■ **DIRECTIONS**
Of the records that follow, copy only the lines from the line containing "15: (542, 452)" to the line containing "74: (587, 467)", both included, exactly as written.

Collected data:
----------

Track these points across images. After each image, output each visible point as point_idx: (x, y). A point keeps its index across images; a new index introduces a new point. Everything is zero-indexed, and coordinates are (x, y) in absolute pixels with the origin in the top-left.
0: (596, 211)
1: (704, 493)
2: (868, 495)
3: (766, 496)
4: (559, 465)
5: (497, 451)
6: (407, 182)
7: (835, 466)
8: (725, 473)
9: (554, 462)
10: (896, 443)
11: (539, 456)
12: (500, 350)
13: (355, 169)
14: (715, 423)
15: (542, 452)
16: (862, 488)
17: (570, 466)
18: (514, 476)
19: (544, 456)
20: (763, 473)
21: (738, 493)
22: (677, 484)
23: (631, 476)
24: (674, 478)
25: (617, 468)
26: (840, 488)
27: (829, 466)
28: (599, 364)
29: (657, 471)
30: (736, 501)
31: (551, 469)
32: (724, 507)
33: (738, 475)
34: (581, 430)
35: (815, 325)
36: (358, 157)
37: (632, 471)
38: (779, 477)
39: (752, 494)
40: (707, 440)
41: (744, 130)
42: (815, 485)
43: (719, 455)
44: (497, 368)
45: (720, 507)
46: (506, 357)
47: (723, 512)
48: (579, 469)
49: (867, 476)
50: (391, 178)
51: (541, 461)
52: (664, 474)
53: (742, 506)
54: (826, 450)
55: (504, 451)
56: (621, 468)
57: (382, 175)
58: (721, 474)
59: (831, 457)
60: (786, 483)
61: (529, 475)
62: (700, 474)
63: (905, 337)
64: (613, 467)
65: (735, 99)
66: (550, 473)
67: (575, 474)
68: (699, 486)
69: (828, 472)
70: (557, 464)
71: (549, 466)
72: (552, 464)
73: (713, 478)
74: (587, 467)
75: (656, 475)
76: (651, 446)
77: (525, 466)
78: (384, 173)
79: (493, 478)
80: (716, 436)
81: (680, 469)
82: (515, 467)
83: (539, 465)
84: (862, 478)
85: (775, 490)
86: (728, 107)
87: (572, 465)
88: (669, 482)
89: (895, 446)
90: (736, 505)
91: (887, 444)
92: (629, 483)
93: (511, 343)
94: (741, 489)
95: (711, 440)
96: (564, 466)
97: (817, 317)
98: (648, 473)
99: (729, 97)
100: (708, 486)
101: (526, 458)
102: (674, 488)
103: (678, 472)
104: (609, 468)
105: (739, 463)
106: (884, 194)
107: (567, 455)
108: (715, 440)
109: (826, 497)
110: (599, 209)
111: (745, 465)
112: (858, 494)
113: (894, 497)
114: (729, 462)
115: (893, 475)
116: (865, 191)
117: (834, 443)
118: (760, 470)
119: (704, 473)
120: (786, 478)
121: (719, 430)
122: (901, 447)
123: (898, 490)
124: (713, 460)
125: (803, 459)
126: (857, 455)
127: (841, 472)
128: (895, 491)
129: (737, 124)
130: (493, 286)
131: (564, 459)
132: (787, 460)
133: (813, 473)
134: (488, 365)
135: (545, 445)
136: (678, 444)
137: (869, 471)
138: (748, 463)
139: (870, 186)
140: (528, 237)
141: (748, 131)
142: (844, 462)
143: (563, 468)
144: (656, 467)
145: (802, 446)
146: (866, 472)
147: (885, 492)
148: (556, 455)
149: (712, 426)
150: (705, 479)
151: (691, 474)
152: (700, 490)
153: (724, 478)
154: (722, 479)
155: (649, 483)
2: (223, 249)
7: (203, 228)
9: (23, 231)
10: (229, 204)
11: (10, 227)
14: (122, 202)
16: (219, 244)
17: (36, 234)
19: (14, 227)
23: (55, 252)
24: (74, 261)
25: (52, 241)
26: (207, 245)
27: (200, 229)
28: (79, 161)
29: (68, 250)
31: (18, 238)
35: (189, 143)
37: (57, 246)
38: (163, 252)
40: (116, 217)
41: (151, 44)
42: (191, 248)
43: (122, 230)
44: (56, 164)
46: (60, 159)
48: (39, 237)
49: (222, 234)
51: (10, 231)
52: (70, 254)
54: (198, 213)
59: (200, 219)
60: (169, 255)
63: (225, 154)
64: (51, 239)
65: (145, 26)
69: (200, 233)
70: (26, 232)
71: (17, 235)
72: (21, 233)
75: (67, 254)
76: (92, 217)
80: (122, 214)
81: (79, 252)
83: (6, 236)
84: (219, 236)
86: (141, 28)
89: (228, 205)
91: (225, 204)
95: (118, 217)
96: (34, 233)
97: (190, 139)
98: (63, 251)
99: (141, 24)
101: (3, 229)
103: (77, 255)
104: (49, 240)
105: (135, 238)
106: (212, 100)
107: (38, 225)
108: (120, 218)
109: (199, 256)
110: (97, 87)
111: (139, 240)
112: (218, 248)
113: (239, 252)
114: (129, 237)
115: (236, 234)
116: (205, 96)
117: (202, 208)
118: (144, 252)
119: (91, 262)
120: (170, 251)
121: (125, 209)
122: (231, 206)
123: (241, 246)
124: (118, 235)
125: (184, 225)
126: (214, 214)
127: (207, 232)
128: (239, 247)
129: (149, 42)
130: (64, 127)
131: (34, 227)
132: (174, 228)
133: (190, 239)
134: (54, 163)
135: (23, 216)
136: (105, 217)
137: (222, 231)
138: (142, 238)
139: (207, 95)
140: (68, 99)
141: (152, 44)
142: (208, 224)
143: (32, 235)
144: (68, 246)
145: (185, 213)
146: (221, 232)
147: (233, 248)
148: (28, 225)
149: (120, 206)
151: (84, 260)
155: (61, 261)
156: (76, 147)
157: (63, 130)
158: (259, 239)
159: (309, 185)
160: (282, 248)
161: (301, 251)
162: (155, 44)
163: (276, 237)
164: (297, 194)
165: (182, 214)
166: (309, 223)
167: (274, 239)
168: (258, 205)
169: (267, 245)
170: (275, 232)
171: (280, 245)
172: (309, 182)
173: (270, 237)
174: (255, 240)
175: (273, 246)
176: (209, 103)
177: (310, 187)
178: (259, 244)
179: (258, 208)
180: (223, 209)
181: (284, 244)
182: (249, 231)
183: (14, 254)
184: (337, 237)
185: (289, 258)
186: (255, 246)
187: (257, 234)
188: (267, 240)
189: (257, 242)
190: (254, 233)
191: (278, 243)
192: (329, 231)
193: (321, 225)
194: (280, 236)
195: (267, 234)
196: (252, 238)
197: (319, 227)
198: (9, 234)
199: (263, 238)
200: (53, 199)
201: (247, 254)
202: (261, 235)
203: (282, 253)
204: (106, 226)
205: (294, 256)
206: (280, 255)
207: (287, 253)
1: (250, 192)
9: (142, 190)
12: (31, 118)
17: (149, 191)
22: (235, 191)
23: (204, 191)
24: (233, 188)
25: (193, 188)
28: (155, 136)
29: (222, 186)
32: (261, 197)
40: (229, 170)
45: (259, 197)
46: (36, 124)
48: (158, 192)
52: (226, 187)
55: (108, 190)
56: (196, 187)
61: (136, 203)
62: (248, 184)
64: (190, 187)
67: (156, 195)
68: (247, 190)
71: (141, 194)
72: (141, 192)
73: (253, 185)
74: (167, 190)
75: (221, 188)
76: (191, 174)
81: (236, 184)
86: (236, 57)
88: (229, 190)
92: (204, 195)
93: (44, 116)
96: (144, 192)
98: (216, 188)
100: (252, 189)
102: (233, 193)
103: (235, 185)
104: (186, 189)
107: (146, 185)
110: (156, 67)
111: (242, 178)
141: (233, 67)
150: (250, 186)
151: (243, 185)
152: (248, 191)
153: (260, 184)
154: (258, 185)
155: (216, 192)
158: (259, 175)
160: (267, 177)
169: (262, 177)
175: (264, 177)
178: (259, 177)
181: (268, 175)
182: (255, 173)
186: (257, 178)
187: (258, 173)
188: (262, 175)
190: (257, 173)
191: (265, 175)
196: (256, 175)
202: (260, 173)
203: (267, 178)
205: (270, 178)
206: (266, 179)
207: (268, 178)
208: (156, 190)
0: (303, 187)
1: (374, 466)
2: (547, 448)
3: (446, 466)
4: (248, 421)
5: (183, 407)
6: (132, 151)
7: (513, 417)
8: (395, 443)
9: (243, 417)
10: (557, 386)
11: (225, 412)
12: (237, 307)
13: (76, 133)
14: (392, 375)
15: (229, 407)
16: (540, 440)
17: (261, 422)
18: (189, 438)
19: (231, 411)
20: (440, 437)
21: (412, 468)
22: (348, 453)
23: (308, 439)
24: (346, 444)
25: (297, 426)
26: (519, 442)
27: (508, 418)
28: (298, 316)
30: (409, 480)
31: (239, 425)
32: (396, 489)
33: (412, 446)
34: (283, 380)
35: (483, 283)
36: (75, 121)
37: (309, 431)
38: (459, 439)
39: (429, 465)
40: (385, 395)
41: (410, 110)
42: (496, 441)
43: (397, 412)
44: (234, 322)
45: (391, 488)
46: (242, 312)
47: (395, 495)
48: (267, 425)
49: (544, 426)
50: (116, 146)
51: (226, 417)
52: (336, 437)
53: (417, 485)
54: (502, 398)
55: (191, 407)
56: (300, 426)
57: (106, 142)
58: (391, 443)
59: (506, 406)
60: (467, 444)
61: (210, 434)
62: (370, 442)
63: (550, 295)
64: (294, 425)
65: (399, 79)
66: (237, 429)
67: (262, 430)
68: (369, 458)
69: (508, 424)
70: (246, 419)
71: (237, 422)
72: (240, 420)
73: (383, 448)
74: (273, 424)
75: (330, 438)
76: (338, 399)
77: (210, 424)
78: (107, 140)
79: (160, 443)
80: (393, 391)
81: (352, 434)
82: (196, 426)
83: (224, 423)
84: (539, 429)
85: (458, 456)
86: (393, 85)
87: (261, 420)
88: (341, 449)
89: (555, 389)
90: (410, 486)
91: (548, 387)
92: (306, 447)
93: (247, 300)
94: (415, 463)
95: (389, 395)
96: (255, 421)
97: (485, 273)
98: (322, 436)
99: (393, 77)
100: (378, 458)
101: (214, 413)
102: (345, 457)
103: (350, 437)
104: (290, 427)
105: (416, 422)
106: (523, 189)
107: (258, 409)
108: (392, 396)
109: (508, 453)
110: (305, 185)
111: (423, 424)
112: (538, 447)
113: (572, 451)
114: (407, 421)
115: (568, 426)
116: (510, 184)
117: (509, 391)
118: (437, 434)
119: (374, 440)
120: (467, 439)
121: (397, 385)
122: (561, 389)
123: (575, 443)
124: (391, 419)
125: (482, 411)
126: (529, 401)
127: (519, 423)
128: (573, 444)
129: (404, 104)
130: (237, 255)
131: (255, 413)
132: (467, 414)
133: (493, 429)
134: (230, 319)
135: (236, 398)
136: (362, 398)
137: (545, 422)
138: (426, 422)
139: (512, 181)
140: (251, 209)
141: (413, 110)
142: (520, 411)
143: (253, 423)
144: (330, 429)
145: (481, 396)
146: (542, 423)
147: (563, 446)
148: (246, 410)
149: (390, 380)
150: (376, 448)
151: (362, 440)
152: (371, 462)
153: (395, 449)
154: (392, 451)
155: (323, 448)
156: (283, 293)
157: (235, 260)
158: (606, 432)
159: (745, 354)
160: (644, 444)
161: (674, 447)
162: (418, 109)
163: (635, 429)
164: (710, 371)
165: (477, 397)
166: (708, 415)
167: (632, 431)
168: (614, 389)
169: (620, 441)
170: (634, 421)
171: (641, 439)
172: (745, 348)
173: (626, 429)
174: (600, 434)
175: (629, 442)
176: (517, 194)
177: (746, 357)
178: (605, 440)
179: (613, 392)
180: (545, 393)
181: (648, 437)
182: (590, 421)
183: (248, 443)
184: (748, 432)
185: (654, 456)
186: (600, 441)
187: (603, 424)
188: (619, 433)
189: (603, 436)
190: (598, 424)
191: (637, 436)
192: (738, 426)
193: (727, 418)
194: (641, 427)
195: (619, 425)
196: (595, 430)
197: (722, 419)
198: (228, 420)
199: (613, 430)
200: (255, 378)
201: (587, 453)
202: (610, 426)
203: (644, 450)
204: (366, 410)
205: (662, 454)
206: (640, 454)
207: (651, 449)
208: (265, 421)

----------

■ **EXPECTED ANSWER**
15: (542, 452)
16: (862, 488)
17: (570, 466)
18: (514, 476)
19: (544, 456)
20: (763, 473)
21: (738, 493)
22: (677, 484)
23: (631, 476)
24: (674, 478)
25: (617, 468)
26: (840, 488)
27: (829, 466)
28: (599, 364)
29: (657, 471)
30: (736, 501)
31: (551, 469)
32: (724, 507)
33: (738, 475)
34: (581, 430)
35: (815, 325)
36: (358, 157)
37: (632, 471)
38: (779, 477)
39: (752, 494)
40: (707, 440)
41: (744, 130)
42: (815, 485)
43: (719, 455)
44: (497, 368)
45: (720, 507)
46: (506, 357)
47: (723, 512)
48: (579, 469)
49: (867, 476)
50: (391, 178)
51: (541, 461)
52: (664, 474)
53: (742, 506)
54: (826, 450)
55: (504, 451)
56: (621, 468)
57: (382, 175)
58: (721, 474)
59: (831, 457)
60: (786, 483)
61: (529, 475)
62: (700, 474)
63: (905, 337)
64: (613, 467)
65: (735, 99)
66: (550, 473)
67: (575, 474)
68: (699, 486)
69: (828, 472)
70: (557, 464)
71: (549, 466)
72: (552, 464)
73: (713, 478)
74: (587, 467)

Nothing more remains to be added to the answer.